“John said to me, ‘I thought maybe you could build this lighthouse in my garden,’ she remembers. I said, ‘It’s just an illusion, it’s not a built thing.’ He looked a bit disappointed: ‘Oh, OK—I thought the Americans had found out something we don’t have yet….’ I thought it was cute. I laughed about it. But that was just an excuse, I know. He wanted me to be somehow involved in his life, and that was one way he might have done it.”

  During these first months of 1967, however, John had little time for anything but writing and recording. The premature release of “Strawberry Fields Forever” and “Penny Lane” had taken all the steam out of the Liverpool concept album idea, leaving George Martin to wonder remorsefully forevermore how great an album it might have been. Yet the need remained to come up with something that would knock Bob Dylan’s, Brian Wilson’s, and the Byrds’ collective socks off.

  On a recent solo visit to America, Paul had been struck by the fad among West Coast rock groups for ironically long and nonsensical names: Big Brother and the Holding Company, the Strawberry Alarm Clock, the Pacific Gas and Electric Band. Also in his mind was swinging London’s current obsession with Victorian militaria, either picked up in original forms in Portobello Road antiques markets or mass-produced for a store chain called I Was Lord Kitchener’s Valet. The result was a McCartney song for the still-unfocused new album, mixing these two trends together with nostalgia for north-country brass bands and a touch of “Eleanor Rigby” melancholy; its title was “Sgt. Pepper’s Lonely Hearts Club Band.”

_What to work on_. Print the part of the Beatles excerpt from "During these first" to "collective socks off." word for word. The data that comes next is separate material, unrelated to the Beatles excerpt.

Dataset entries
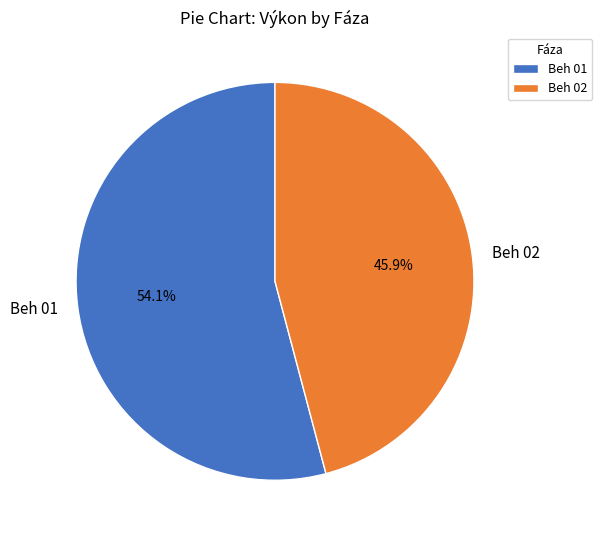

What is the total percentage of Beh 02 and Beh 01?

100.0%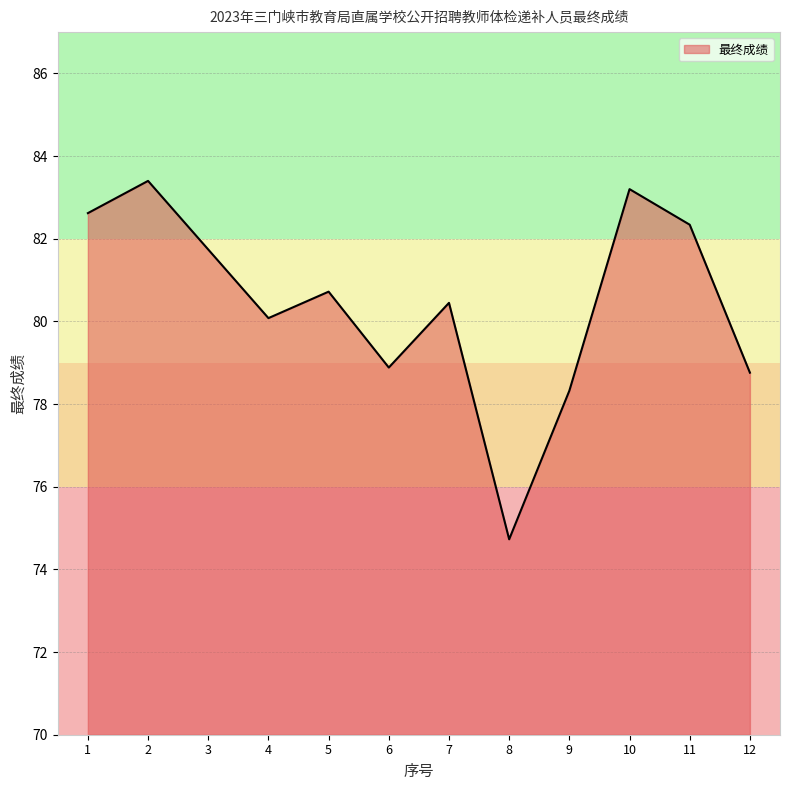

What value does the data have at 5?

80.7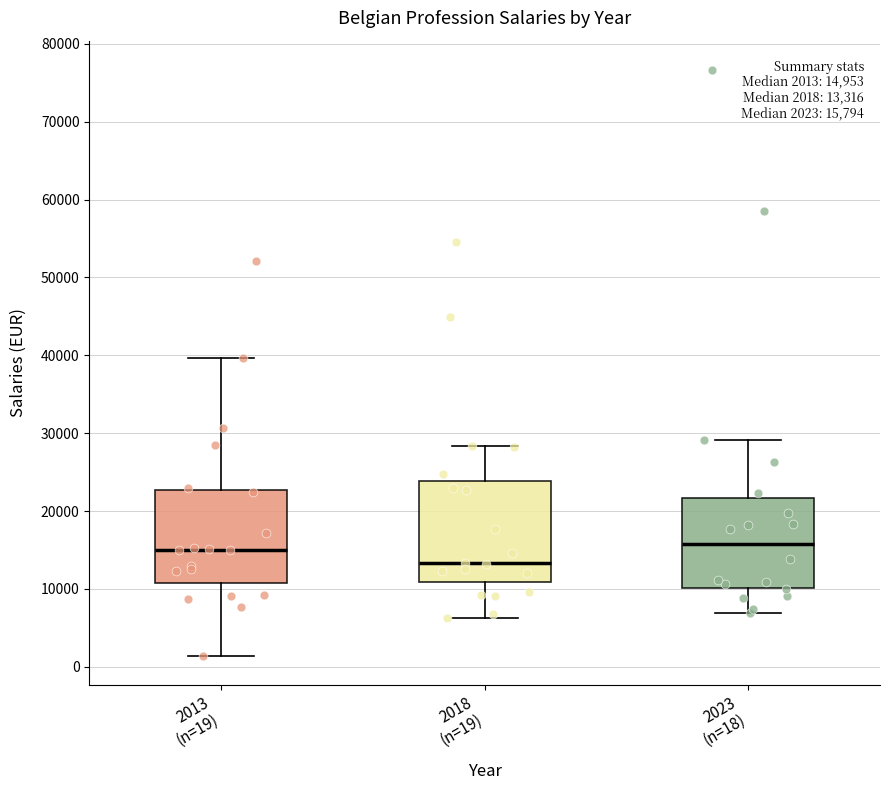

Comparing the boxes themselves (not the whiskers), which one is the tallest?

2018 (n=19)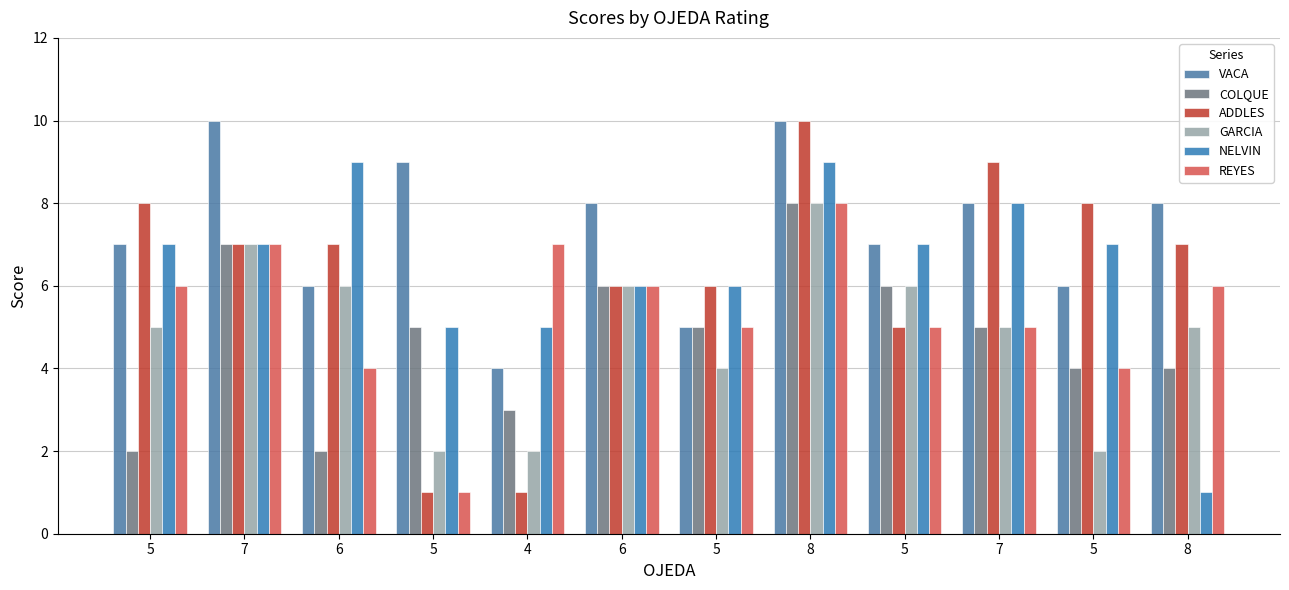

Which series has the largest total across all categories?

VACA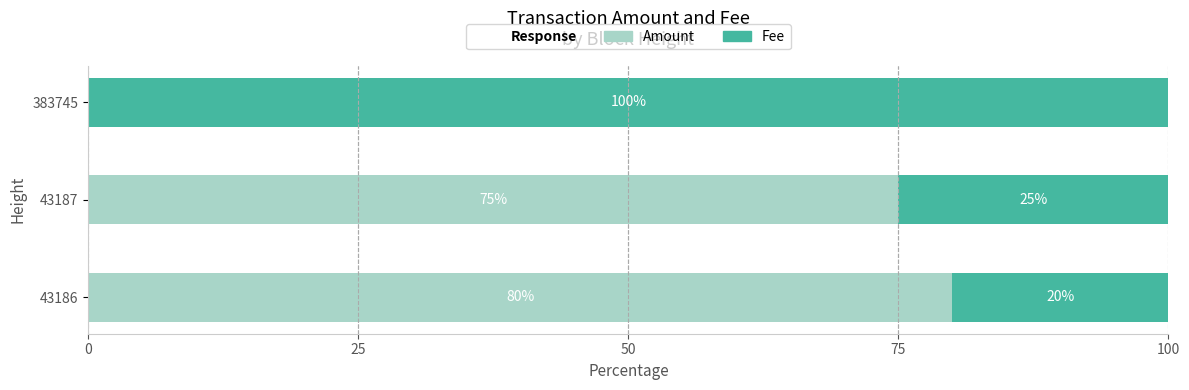

Which category has the highest value in the Amount series?

43186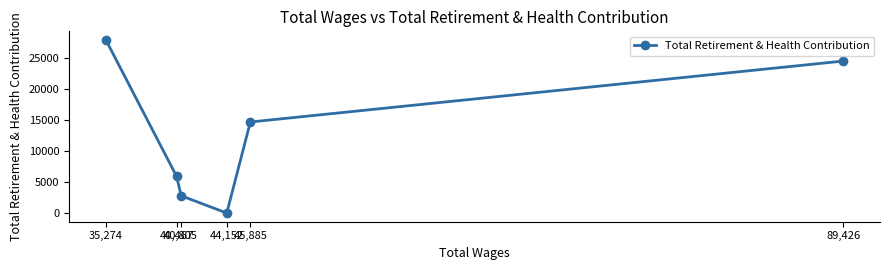

How many categories are shown in the chart?

6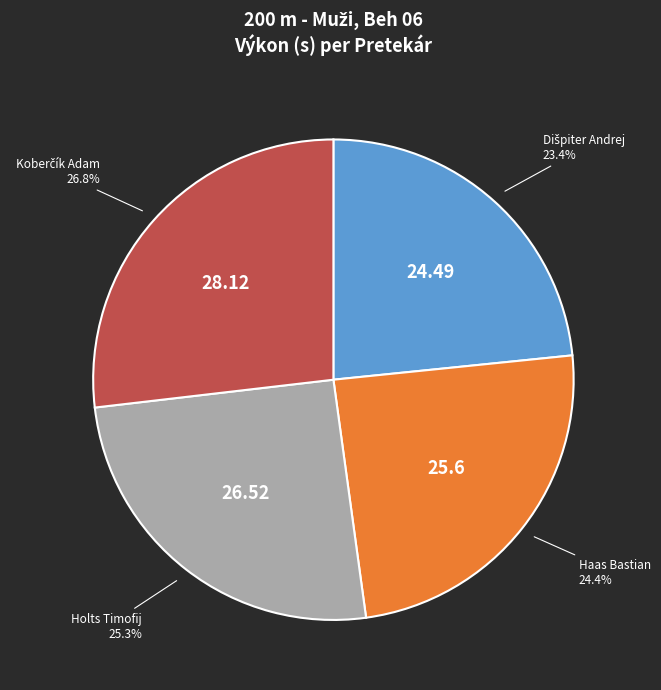

Is there a majority slice in this chart?

No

_Exercise result_.
During these first months of 1967, however, John had little time for anything but writing and recording. The premature release of “Strawberry Fields Forever” and “Penny Lane” had taken all the steam out of the Liverpool concept album idea, leaving George Martin to wonder remorsefully forevermore how great an album it might have been. Yet the need remained to come up with something that would knock Bob Dylan’s, Brian Wilson’s, and the Byrds’ collective socks off.